Set poor workers against cheats, then French against immigrants, and then “whites” against “Muslims”, as the economic crisis becomes tougher and spreads through the working classes. Those who benefit from the crisis focus everyone’s attention on these conflicts, condemn populism and keep on governing. In the regional elections, there was much talk of working class discontent and anger, and promises to heed the message. Yet, the day after the vote, the Socialist government announced that the minimum wage would not be re-assessed.
Prime Minister Manuel Valls believes that the FN’s concept of France is “small and narrow”, and “has no solution to offer those who are suffering”. That fits his own government just as well. Four years ago he called for the elimination of “words which have lost their meaning or are outdated: socialism, comrade, party.” That wish now matches Hollande’s electoral strategy, as he is keen to sweep away any leftwing baggage and challenge leaders on the right for the role of the presidential candidate of a large “moderate, republican” broad centre ground, who would be automatically elected in the second round as his only rival would be the FN. This candidate’s programme (whoever he or she may be) is already known — holding the course set by François Mitterrand in 1983, when he renounced an economic policy that deviated from neoliberal orthodoxy, and through various expedients remained in power for two terms. One of his expedients was the cynical use of repeatedly setting himself as a bulwark against the far right.
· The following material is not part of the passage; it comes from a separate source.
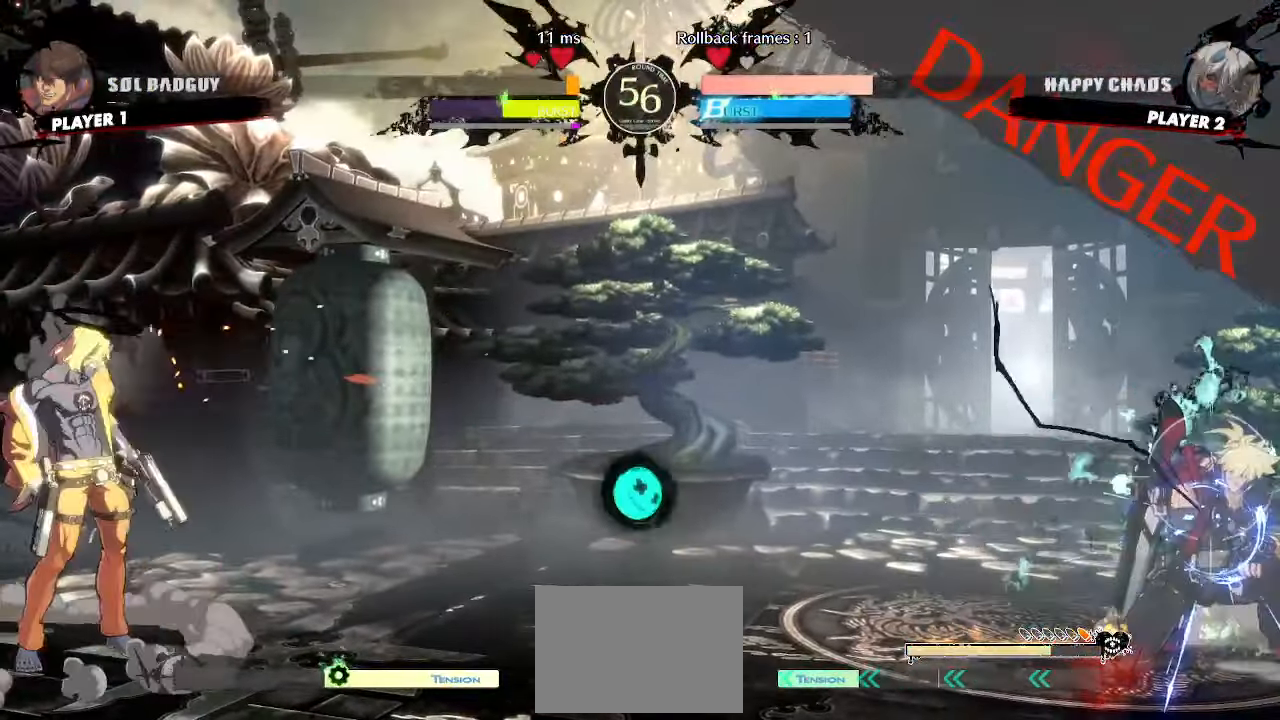
{"dt_ms": 500, "buttons": ["DPAD_RIGHT"], "events": [[417, "DPAD_DOWN", "up"]]}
If it comes off, the revival of such a dismal project will owe much to the Front National itself, since this system and those who run it need the far-right party. They know that as long as it remains their main adversary, they have nothing to fear, nothing to change and nothing to concede.
Notes.
(1) See Serge Halimi, “We can’t go on like this”, and Frédéric Lordon, “What’s left for the left?”, Le Monde diplomatique, English edition, respectively September 2013 and September 2014.
(2) Les Echos, Paris, 8 December 2015.
(3) In June 2012, a French Socialist member of parliament required on average 27,200 votes to get elected; for a Front de Gauche (Left Front) candidate it was 179,000 votes, and for a FN one (or FN affiliate), 1,764,000.
(4) See Pierre Rimbert, “Academia’s rebel alliance”, Le Monde diplomatique, English edition, May 2011.
(5) The UK’s Conservative leader David Cameron put forward a similar law in the UK, and in Sweden a centre-right government sponsored it.
(6) See Serge Halimi, “US: phoney culture wars”, Le Monde diplomatique, English edition, June 2006.
(7) See Serge Halimi, “France: Sarkozy’s old familiar song”, Le Monde diplomatique, English edition, June 2007.
(8) France Inter, 16 April 2002.
(9) “Tous politiques”, France Inter, 23 June 2013.
(10) Interview in Le Monde, 26 March 2015.
(11) See Alexis Spire, “Xénophobes au nom de l’Etat social” (Xenophobes in the name of the welfare state), Le Monde diplomatique, December 2013.
(12) Jean-François Copé, Manifeste pour une droite décomplexée (Manifesto for an uninhibited right), Fayard, Paris, 2012.